8. Selon le dernier, lorsqu'une maladie professionnelle est médicalement constatée pour la première fois sur le territoire d'un État membre autre que l'État membre compétent, et si la déclaration ou la notification est prévue par la législation nationale, la déclaration ou la notification de la maladie professionnelle est effectuée conformément à la législation de l'État membre compétent, sans préjudice, le cas échéant, de toute autre disposition légale en vigueur sur le territoire de l'État membre dans lequel a été faite la première constatation médicale de la maladie professionnelle, qui reste applicable dans un tel cas. La déclaration ou notification est adressée à l'institution compétente. L'institution de l'État membre dans lequel la première constatation médicale de la maladie professionnelle a été faite communique à l'institution compétente les certificats médicaux établis sur le territoire dudit État membre.
9. Il résulte de ces textes que lorsque la maladie professionnelle est médicalement constatée pour la première fois sur le territoire d'un État membre autre que l'État membre compétent, il n'appartient pas à l'institution de l'État membre dans lequel a été faite la première constatation médicale, à qui l'assuré, soumis à la législation de sécurité sociale d'un autre État membre, a adressé une déclaration de la maladie professionnelle, d'instruire et de statuer sur celle-ci. Dans ce cas, cette institution doit l'adresser à l'institution compétente.
10. Pour accueillir le recours de l'assuré, l'arrêt relève que celui-ci a, le 18 janvier 2019, adressé à la caisse une déclaration de maladie professionnelle, accompagnée d'un certificat médical initial du 8 novembre 2018 faisant état d'une lésion objectivée le 25 octobre 2018. Il constate que l'assuré ne conteste pas avoir relevé d'un régime de sécurité sociale luxembourgeois du 5 mars 2018 au 21 janvier 2019. Il énonce que les dispositions de l'article 36 du règlement n° 883/2004 ont pour effet de faire reposer sur l'organisme de sécurité sociale de l'État membre de résidence la charge de l'instruction de la demande de reconnaissance de la maladie professionnelle, sur le fondement de la législation de cet État. Il en déduit qu'il appartenait à la caisse d'instruire la demande et de statuer sur celle-ci.
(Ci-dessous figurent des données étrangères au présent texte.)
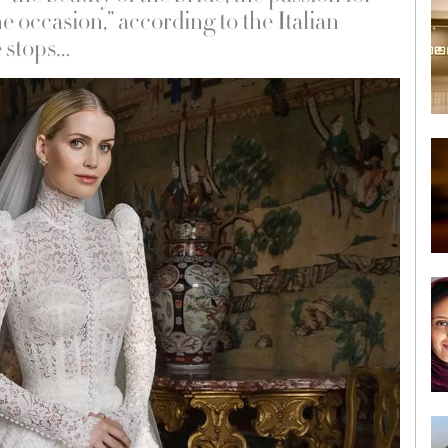
e occasion,” according to the Italian
e stops…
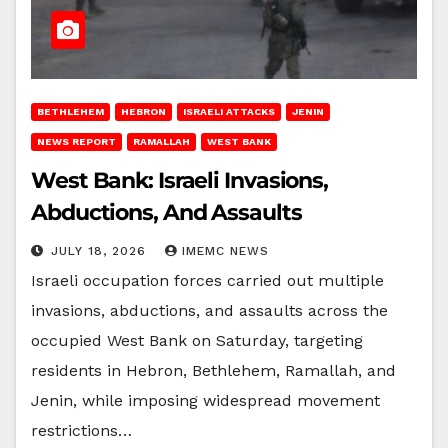
BETHLEHEM
HEBRON
ISRAELI ATTACKS
JENIN
NEWS REPORT
RAMALLAH
WEST BANK
West Bank: Israeli Invasions,
Abductions, And Assaults
JULY 18, 2026
IMEMC NEWS
Israeli occupation forces carried out multiple
invasions, abductions, and assaults across the
occupied West Bank on Saturday, targeting
residents in Hebron, Bethlehem, Ramallah, and
Jenin, while imposing widespread movement
restrictions…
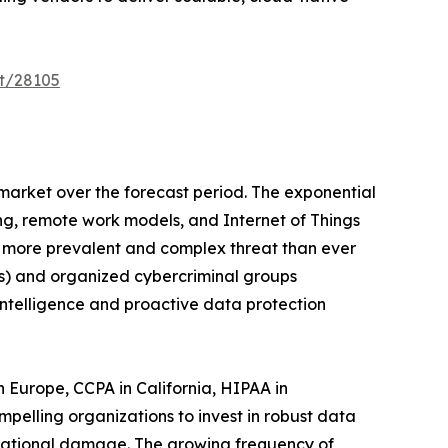
t/28105
 market over the forecast period. The exponential
ng, remote work models, and Internet of Things
 a more prevalent and complex threat than ever
Ts) and organized cybercriminal groups
intelligence and proactive data protection
Europe, CCPA in California, HIPAA in
pelling organizations to invest in robust data
putational damage. The growing frequency of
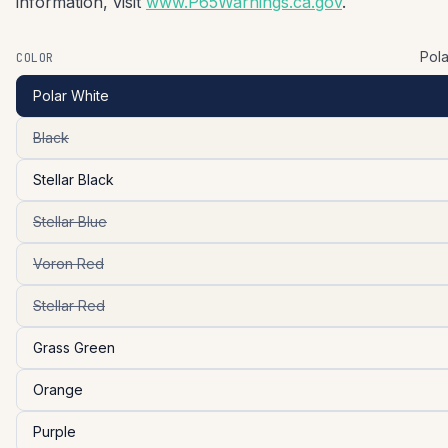
information, visit
www.P65Warnings.ca.gov
.
Pola
COLOR
Polar White
Black
Stellar Black
Stellar Blue
Voron Red
Stellar Red
Grass Green
Orange
Purple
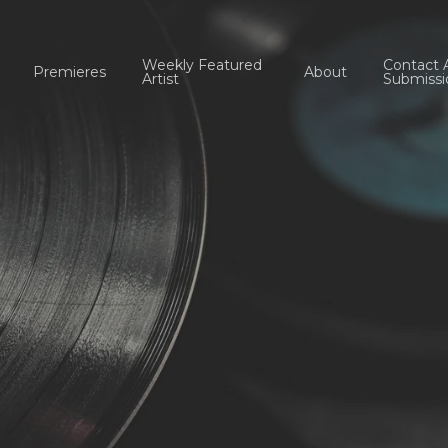
Weekly Featured
Contact 
Premieres
About
Artist
Submissi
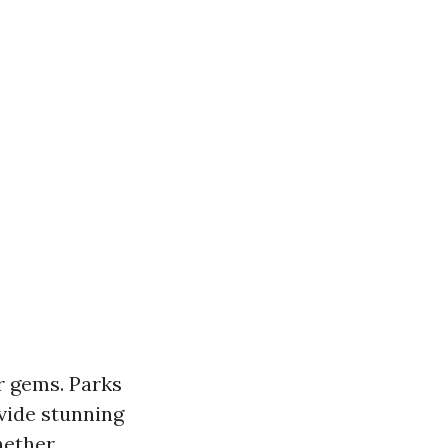
r gems. Parks
ovide stunning
hether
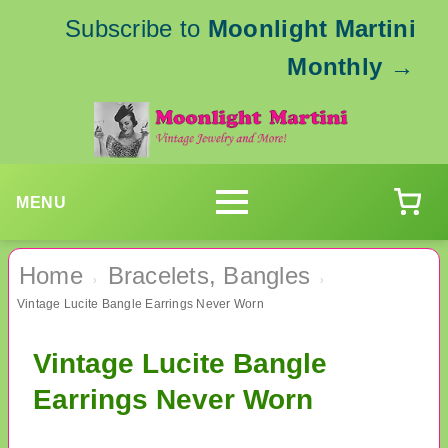
Subscribe to
Moonlight Martini
Monthly
→
MENU
Home
Bracelets, Bangles
›
›
Vintage Lucite Bangle Earrings Never Worn
Vintage Lucite Bangle
Earrings Never Worn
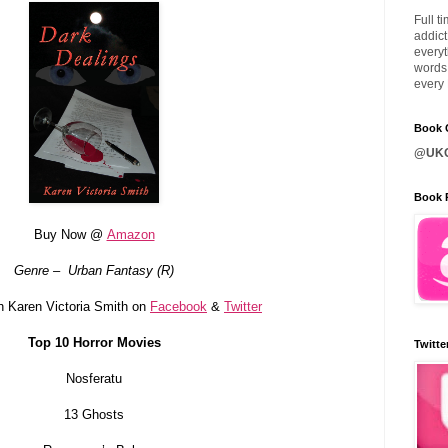
Full t
addict
everyt
words 
every 
Book C
@UKQ
Book 
Buy Now @
Amazon
Genre – Urban Fantasy (R)
h Karen Victoria Smith on
Facebook
&
Twitter
Top 10 Horror Movies
Twitte
Nosferatu
13 Ghosts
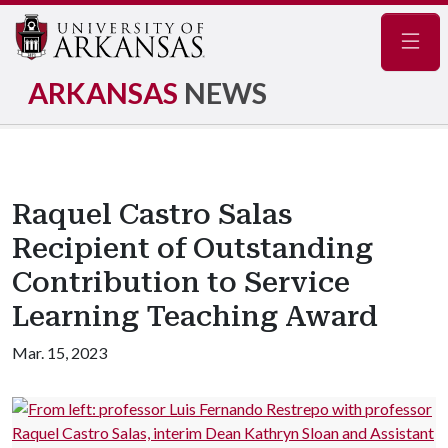
Navig
ARKANSAS
NEWS
Raquel Castro Salas
Recipient of Outstanding
Contribution to Service
Learning Teaching Award
Mar. 15, 2023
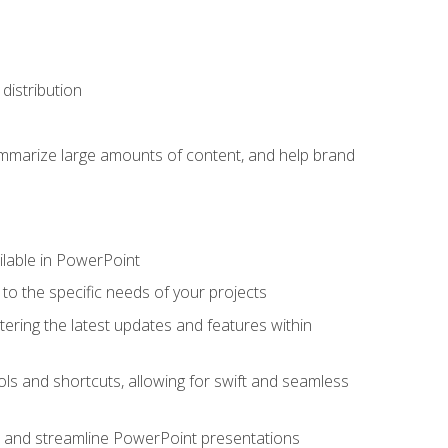
distribution
ummarize large amounts of content, and help brand
ailable in PowerPoint
o the specific needs of your projects
tering the latest updates and features within
ls and shortcuts, allowing for swift and seamless
e, and streamline PowerPoint presentations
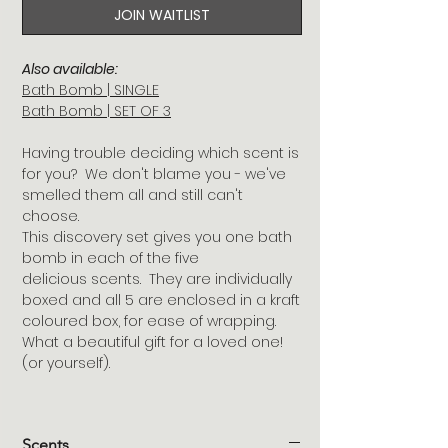
JOIN WAITLIST
Also available:
Bath Bomb | SINGLE
Bath Bomb | SET OF 3
Having trouble deciding which scent is
for you? We don't blame you - we've
smelled them all and still can't
choose.
This discovery set gives you one bath
bomb in each of the five
delicious scents. They are individually
boxed and all 5 are enclosed in a kraft
coloured box, for ease of wrapping.
What a beautiful gift for a loved one!
(or yourself).
Scents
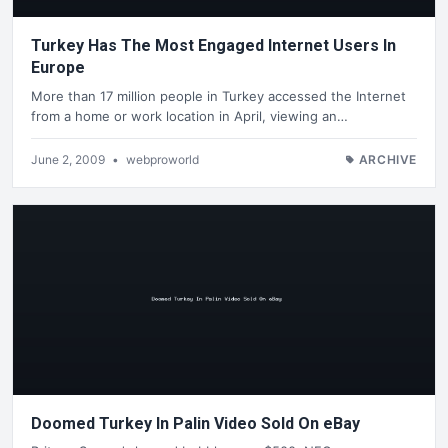
Turkey Has The Most Engaged Internet Users In
Europe
More than 17 million people in Turkey accessed the Internet
from a home or work location in April, viewing an…
June 2, 2009
•
webproworld
ARCHIVE
Doomed Turkey In Palin Video Sold On eBay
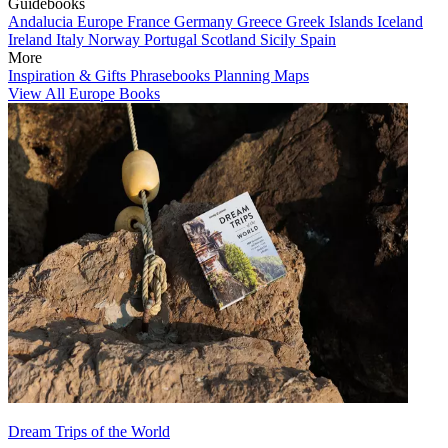
Guidebooks
Andalucia
Europe
France
Germany
Greece
Greek Islands
Iceland
Ireland
Italy
Norway
Portugal
Scotland
Sicily
Spain
More
Inspiration & Gifts
Phrasebooks
Planning Maps
View All Europe Books
Dream Trips of the World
Il retient que, les conditions médicales du tableau 57A étant réunies, la pathologie devait être prise en charge au titre de la législation professionnelle.
11. En statuant ainsi, alors qu'à la date de la première constatation médicale fixée par le médecin conseil de la caisse française, l'assuré dépendait de la caisse du Luxembourg, ce dont il résultait que la caisse française ne pouvait instruire et statuer sur la déclaration de la maladie professionnelle qui devait être adressée à l'institution de l'État membre compétent, la cour d'appel a violé les textes susvisés.
PAR CES MOTIFS, et sans qu'il y ait lieu de statuer sur les autres griefs du pourvoi, la Cour :
CASSE ET ANNULE, en toutes ses dispositions, l'arrêt rendu le 8 mars 2022, entre les parties, par la cour d'appel de Nancy ;
Remet l'affaire et les parties dans l'état où elles se trouvaient avant cet arrêt et les renvoie devant la cour d'appel de Metz ;
Condamne M. [O] aux dépens ;
En application de l'article 700 du code de procédure civile, rejette les demandes ;
Dit que sur les diligences du procureur général près la Cour de cassation, le présent arrêt sera transmis pour être transcrit en marge ou à la suite de l'arrêt cassé ;
Ainsi fait et jugé par la Cour de cassation, deuxième chambre civile, et prononcé par le président en son audience publique du dix-sept octobre deux mille vingt-quatre.